▸ **EXCERPT TO READ**:
--- --- ---

Posted at 09:41 AM | Comments (32)

May 27, 2010

"Lewis Hanke's Own Struggle for Justice"

My mother gave me the two typewritten pages below a long time ago, but I just read them for the first time. They're notes for a little speech about my grandfather, who was a professor of Latin American history. The speech was delivered (my mother believes) by a historian named Richard Graham, when Graham and eight of my grandfather's other former graduate students presented him with a book they'd written and dedicated to him.

This happened at the convention of the American History Association in 1974, which was the year my grandfather was AHA president. I don't know exactly what that means, but at least he got to give a speech.

--- --- ---

▸ **THE DATA**:

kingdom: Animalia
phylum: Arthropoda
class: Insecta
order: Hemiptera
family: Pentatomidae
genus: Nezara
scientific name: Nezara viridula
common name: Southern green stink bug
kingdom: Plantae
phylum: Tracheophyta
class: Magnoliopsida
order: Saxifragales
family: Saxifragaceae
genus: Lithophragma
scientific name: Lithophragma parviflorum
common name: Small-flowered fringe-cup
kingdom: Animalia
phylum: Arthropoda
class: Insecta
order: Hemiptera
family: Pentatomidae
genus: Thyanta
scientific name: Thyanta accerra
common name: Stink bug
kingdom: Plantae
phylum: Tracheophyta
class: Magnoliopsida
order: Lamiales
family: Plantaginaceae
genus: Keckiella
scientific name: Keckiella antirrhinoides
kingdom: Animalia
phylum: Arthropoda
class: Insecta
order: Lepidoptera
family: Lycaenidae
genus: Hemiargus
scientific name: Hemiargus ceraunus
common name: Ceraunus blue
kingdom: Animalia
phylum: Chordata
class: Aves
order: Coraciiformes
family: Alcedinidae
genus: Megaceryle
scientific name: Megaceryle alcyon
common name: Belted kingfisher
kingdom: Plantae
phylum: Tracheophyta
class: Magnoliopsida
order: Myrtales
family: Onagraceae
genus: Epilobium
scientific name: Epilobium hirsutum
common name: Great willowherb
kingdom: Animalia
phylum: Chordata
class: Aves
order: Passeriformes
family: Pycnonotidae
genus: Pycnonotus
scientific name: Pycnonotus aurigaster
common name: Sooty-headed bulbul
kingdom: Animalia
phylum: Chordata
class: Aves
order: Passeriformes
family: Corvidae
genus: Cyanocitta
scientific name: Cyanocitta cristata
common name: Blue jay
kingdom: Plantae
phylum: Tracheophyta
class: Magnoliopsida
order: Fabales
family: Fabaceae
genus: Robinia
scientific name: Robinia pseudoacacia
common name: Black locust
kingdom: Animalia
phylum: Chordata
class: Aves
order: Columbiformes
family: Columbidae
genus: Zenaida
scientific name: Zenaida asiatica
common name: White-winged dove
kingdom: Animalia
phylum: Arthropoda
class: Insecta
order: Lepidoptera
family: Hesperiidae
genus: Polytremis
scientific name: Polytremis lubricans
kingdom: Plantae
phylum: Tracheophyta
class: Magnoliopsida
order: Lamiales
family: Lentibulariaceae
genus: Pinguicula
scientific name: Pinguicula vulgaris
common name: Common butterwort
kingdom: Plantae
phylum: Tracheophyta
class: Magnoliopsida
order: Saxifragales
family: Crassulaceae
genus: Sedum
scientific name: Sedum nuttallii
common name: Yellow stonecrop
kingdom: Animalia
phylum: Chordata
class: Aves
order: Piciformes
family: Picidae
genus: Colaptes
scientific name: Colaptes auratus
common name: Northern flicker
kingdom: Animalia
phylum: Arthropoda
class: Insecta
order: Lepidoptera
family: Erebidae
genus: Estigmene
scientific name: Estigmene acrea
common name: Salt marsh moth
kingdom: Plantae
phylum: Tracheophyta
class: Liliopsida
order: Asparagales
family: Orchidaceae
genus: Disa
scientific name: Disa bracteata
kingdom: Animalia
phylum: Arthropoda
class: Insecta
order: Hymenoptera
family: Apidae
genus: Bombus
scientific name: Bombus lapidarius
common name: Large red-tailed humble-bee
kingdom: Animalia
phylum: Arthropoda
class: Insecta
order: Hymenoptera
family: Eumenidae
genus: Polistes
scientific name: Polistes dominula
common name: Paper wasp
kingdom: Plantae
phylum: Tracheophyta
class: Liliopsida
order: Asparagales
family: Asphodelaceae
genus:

--- --- ---

▸ **YOUR OBJECTIVE**:
Echo everything in the Lewis Hanke excerpt from "My mother gave" down to "give a speech.", word for word.

▸ **WRITTEN RESPONSE**:
My mother gave me the two typewritten pages below a long time ago, but I just read them for the first time. They're notes for a little speech about my grandfather, who was a professor of Latin American history. The speech was delivered (my mother believes) by a historian named Richard Graham, when Graham and eight of my grandfather's other former graduate students presented him with a book they'd written and dedicated to him.

This happened at the convention of the American History Association in 1974, which was the year my grandfather was AHA president. I don't know exactly what that means, but at least he got to give a speech.